- WHAT THE EXERCISE ASKS
Write out each line of the records that has "four" in it.

[Collection entries]
== Segment start ==
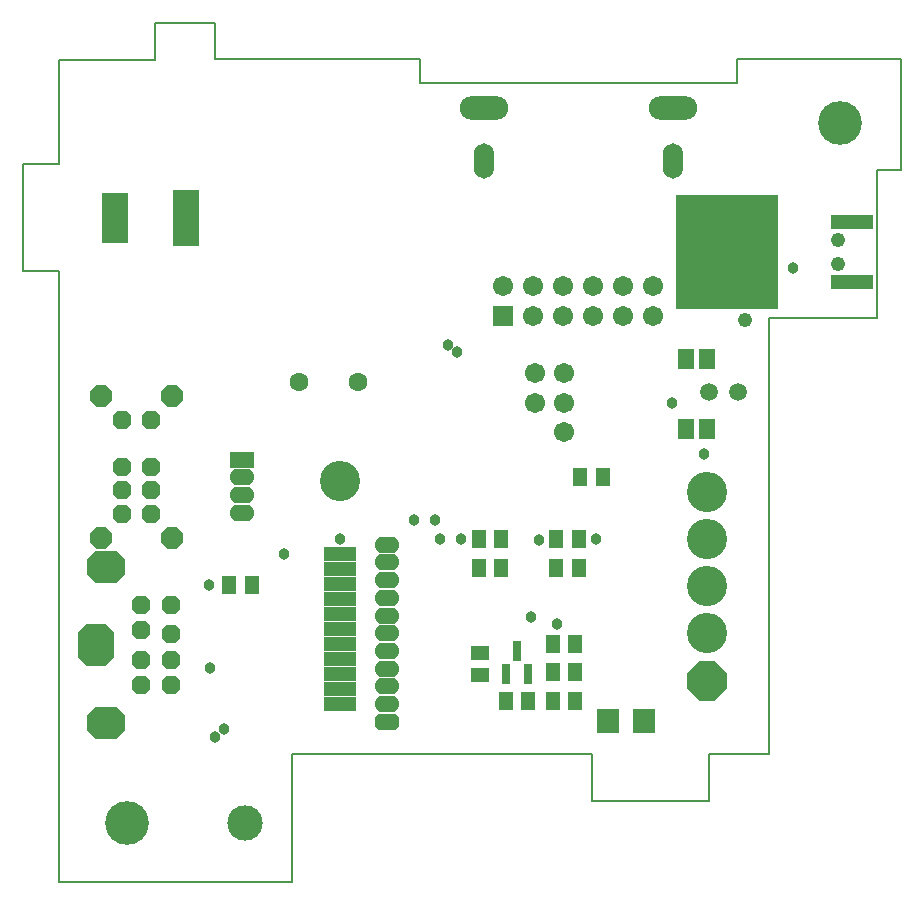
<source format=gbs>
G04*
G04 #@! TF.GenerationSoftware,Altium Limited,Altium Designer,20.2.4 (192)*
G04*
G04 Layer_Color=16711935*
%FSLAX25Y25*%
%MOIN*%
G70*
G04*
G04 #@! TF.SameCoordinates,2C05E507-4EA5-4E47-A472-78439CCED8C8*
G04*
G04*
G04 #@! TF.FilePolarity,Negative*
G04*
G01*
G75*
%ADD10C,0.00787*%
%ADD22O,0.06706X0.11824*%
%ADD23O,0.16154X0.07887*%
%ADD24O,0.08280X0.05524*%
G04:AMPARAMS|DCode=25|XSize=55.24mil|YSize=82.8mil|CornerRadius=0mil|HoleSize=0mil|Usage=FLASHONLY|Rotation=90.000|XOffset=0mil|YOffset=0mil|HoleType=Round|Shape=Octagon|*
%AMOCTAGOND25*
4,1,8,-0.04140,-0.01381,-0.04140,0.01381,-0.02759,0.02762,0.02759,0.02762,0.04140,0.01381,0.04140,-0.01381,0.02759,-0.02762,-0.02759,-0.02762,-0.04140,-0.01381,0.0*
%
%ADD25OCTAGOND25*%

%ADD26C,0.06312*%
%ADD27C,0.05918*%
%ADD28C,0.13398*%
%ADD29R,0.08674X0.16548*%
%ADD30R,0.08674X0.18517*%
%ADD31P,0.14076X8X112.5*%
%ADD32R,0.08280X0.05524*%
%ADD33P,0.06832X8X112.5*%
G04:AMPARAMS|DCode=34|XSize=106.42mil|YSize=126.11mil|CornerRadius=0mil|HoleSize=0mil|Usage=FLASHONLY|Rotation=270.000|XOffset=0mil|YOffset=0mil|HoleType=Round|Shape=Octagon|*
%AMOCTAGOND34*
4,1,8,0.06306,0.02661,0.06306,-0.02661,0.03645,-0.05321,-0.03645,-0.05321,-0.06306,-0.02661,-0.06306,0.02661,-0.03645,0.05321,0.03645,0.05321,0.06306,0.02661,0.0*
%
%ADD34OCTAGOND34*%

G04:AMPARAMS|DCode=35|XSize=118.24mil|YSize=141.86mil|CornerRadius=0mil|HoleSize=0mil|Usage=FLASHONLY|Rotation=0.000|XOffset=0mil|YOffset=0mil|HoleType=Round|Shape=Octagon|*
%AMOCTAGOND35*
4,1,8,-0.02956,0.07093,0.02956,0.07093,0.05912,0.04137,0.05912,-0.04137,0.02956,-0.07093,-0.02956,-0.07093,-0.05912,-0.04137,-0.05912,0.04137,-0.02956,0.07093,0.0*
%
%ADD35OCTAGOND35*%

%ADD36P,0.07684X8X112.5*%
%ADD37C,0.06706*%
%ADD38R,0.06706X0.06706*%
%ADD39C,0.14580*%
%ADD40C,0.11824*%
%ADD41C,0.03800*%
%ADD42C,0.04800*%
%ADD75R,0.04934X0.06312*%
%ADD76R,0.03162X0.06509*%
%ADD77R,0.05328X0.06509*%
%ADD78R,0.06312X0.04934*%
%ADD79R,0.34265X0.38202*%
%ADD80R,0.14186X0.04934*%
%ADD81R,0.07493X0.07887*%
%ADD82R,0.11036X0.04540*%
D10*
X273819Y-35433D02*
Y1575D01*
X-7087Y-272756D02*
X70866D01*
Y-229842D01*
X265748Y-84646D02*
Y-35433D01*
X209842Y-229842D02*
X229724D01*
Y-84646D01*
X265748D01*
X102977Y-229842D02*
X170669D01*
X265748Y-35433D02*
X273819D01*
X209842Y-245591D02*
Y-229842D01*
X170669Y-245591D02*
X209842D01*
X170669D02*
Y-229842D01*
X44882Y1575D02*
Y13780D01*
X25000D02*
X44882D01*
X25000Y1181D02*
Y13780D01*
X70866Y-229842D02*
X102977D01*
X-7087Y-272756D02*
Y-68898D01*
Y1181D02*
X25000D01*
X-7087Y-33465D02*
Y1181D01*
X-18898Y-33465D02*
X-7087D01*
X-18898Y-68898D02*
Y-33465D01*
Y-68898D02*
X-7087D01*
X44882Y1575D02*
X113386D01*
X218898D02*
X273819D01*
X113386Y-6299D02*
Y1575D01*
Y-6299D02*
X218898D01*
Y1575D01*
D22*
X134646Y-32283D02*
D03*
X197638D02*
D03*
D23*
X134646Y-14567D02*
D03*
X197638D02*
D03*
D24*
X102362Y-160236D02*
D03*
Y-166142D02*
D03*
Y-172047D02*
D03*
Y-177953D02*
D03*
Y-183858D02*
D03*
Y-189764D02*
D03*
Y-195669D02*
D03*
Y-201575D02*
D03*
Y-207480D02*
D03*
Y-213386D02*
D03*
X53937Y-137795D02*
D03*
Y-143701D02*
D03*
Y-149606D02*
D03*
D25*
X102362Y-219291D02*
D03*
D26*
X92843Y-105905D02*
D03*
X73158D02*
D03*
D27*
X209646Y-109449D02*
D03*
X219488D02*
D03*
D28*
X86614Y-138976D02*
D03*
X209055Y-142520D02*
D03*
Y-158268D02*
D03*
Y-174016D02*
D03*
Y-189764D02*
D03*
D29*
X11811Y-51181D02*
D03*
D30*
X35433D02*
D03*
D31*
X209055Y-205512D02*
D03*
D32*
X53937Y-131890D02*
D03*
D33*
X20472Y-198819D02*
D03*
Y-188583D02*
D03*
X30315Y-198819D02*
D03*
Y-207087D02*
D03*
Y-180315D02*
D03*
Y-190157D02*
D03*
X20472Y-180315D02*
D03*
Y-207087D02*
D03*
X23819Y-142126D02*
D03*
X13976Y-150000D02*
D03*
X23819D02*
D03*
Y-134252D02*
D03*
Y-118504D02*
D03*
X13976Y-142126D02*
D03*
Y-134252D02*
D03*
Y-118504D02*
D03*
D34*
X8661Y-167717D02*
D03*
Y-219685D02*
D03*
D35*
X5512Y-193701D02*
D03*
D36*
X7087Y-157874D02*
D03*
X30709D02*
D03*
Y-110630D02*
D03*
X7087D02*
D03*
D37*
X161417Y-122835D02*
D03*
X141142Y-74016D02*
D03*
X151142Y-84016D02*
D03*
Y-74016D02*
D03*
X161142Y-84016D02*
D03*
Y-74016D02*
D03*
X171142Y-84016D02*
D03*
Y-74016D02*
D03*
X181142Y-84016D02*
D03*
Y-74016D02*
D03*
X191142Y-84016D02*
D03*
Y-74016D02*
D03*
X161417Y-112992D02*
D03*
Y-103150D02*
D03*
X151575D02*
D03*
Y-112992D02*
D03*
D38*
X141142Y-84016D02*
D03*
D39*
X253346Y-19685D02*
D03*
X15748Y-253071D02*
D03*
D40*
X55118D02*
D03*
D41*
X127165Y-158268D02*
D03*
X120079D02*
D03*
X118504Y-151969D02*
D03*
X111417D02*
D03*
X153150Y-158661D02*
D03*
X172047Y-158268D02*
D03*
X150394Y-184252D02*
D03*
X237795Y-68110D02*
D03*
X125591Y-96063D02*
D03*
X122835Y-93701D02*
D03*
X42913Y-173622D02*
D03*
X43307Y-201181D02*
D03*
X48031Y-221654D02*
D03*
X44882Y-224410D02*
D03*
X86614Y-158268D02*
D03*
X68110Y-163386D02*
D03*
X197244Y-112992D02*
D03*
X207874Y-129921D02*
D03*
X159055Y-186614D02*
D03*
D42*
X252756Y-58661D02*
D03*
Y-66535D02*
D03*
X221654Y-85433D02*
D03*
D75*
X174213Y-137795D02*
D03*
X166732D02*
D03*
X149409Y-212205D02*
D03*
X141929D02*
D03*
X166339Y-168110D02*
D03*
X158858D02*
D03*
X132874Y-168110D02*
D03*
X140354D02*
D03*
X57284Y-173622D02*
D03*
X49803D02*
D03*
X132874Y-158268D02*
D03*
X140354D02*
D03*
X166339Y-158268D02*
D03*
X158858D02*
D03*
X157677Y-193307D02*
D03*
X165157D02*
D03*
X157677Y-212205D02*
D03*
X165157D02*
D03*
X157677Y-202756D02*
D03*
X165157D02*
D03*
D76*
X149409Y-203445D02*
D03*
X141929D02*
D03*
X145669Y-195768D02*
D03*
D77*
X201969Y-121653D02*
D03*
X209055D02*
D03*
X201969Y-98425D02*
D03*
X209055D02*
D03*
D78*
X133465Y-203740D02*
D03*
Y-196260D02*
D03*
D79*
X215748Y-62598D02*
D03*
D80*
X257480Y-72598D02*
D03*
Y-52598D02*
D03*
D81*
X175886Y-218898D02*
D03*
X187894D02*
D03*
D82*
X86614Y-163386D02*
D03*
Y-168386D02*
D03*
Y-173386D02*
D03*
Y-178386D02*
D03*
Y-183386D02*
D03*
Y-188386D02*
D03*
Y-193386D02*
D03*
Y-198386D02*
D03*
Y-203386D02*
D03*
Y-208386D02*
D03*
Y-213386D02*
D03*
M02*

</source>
== Segment end ==
== Segment start ==
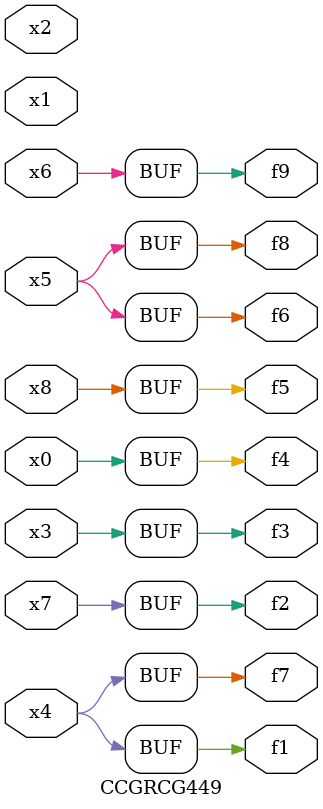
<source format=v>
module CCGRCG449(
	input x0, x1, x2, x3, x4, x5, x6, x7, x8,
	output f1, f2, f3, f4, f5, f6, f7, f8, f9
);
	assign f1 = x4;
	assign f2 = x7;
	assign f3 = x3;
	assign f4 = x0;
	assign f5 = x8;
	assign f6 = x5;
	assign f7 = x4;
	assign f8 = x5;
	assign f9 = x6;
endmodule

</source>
== Segment end ==
== Segment start ==
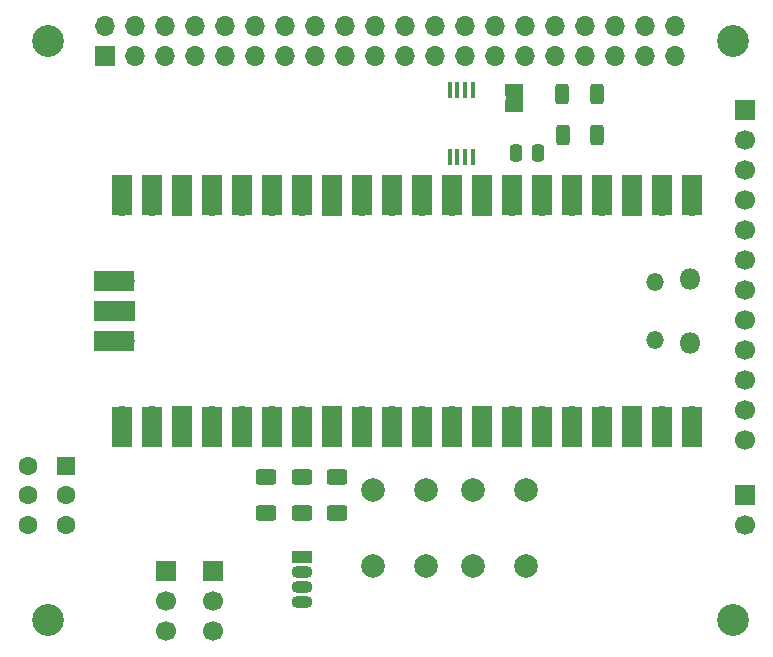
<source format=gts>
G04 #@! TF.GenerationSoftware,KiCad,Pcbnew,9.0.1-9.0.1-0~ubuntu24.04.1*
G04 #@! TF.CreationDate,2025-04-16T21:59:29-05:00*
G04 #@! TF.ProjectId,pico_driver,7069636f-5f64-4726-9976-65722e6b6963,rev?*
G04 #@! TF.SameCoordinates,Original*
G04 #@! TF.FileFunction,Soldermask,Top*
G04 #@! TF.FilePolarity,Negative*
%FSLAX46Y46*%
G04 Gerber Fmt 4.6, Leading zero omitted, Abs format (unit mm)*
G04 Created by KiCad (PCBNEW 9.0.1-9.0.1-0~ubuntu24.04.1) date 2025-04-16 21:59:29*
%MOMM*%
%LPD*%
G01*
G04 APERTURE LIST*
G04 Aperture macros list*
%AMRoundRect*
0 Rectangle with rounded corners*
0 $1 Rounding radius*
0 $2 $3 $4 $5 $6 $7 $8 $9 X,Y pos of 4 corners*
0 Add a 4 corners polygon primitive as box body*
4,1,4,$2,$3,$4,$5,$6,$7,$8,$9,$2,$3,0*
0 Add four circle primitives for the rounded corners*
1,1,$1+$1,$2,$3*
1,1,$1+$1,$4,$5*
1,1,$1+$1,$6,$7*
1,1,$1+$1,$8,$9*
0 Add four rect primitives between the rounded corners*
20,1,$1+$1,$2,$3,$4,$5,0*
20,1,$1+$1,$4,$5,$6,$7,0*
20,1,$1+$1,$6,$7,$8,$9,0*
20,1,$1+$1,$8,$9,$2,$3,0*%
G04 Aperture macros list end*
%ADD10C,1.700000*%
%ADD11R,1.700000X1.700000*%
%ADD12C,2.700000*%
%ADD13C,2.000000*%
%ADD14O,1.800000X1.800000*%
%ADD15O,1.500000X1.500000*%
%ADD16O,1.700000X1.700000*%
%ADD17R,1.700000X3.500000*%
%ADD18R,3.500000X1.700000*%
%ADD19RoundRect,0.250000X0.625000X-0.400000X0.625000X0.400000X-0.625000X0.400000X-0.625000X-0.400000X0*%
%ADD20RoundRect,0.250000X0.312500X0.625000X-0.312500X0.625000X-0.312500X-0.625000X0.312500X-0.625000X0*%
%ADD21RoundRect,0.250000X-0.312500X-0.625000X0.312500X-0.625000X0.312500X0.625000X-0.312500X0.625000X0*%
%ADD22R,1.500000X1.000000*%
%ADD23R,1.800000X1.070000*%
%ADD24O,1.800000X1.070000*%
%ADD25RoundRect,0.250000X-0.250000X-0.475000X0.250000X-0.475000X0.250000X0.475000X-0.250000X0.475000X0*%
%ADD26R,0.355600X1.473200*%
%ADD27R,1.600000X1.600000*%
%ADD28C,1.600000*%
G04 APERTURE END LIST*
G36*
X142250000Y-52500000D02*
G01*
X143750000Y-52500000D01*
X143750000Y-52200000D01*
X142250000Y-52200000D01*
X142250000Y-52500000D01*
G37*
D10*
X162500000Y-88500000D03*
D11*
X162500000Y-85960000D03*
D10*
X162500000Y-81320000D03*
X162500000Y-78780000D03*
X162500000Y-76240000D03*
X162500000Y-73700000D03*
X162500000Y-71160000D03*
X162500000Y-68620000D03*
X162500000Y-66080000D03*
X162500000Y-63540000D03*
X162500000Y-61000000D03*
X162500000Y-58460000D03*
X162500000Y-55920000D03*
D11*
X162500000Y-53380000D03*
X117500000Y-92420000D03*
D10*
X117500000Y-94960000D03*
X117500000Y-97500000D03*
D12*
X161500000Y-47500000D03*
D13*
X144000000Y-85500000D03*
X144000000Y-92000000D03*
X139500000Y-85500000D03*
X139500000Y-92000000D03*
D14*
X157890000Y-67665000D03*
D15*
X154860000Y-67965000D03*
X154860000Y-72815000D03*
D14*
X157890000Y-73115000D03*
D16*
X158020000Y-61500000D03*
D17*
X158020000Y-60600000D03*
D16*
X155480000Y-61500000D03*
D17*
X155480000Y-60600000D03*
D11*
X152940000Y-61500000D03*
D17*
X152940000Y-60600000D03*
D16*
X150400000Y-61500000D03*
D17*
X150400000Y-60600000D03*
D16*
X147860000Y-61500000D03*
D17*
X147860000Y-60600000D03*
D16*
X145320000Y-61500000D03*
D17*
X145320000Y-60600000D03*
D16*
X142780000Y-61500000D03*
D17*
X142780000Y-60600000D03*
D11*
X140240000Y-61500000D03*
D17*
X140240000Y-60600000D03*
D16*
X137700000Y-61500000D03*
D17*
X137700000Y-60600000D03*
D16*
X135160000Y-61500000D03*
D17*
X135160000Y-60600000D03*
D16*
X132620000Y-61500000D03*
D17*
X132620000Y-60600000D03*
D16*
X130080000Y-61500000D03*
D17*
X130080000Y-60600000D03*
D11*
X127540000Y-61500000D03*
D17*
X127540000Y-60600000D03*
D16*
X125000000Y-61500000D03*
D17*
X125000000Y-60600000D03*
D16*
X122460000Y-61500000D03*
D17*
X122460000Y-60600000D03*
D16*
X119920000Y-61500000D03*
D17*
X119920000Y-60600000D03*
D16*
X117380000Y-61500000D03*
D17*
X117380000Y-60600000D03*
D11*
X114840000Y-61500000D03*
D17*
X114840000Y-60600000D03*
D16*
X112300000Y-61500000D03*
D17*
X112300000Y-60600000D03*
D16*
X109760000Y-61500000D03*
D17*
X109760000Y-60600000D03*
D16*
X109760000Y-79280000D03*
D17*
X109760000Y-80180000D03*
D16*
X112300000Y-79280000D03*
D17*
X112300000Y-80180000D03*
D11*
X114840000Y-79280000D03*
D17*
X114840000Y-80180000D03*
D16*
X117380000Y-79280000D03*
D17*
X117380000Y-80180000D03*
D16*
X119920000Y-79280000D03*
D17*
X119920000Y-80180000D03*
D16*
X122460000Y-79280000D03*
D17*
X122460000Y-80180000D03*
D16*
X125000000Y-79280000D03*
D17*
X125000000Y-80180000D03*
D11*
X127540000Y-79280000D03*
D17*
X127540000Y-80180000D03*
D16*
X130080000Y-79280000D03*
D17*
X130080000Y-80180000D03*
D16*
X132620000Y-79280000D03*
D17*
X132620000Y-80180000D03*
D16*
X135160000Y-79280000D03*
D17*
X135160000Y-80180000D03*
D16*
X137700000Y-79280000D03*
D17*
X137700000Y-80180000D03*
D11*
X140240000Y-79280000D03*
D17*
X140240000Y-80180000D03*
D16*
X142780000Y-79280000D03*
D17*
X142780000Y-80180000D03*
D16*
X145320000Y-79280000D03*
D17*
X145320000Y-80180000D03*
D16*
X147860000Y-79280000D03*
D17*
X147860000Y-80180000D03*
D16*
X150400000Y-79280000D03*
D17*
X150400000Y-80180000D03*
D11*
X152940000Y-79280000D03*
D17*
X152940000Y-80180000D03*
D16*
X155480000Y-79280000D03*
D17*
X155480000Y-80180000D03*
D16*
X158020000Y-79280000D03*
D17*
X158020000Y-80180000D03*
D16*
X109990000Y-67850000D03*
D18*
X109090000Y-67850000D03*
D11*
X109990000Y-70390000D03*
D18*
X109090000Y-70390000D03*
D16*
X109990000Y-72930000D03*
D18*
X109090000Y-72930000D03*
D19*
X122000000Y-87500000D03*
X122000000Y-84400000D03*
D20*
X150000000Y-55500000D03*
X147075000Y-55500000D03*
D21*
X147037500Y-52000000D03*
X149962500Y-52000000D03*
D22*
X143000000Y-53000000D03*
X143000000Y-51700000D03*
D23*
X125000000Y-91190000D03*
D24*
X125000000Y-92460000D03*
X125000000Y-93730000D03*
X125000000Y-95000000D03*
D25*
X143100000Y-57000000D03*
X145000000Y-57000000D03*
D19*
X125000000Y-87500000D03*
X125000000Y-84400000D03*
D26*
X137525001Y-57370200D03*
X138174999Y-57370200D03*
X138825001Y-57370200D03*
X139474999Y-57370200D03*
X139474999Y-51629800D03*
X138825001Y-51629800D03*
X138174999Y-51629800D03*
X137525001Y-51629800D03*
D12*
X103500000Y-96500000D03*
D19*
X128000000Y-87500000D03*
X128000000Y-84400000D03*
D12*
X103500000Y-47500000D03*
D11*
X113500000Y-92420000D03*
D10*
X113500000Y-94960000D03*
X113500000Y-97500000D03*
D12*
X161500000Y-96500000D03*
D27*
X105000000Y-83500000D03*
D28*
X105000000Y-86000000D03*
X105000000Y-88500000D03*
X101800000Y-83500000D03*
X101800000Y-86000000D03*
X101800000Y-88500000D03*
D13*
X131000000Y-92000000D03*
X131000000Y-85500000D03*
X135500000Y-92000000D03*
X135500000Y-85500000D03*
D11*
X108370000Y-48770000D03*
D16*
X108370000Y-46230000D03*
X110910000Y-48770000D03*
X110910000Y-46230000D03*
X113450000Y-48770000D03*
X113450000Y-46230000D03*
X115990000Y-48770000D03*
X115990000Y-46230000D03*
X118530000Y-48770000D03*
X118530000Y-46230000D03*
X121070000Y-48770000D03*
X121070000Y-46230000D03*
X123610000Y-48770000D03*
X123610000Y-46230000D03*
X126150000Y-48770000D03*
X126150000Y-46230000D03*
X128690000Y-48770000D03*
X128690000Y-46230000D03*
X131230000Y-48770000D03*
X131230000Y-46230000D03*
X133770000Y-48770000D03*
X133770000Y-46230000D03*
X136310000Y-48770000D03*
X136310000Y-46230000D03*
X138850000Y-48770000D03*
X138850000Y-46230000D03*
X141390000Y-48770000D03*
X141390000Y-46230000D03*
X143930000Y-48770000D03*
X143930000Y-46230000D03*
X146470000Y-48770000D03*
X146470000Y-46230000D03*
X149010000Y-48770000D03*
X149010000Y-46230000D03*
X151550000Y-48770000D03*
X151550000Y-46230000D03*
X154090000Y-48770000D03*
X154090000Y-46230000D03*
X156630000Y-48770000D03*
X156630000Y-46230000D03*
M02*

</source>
== Segment end ==
- TASK SOLUTION
0 Add four circle primitives for the rounded corners*
0 Add four rect primitives between the rounded corners*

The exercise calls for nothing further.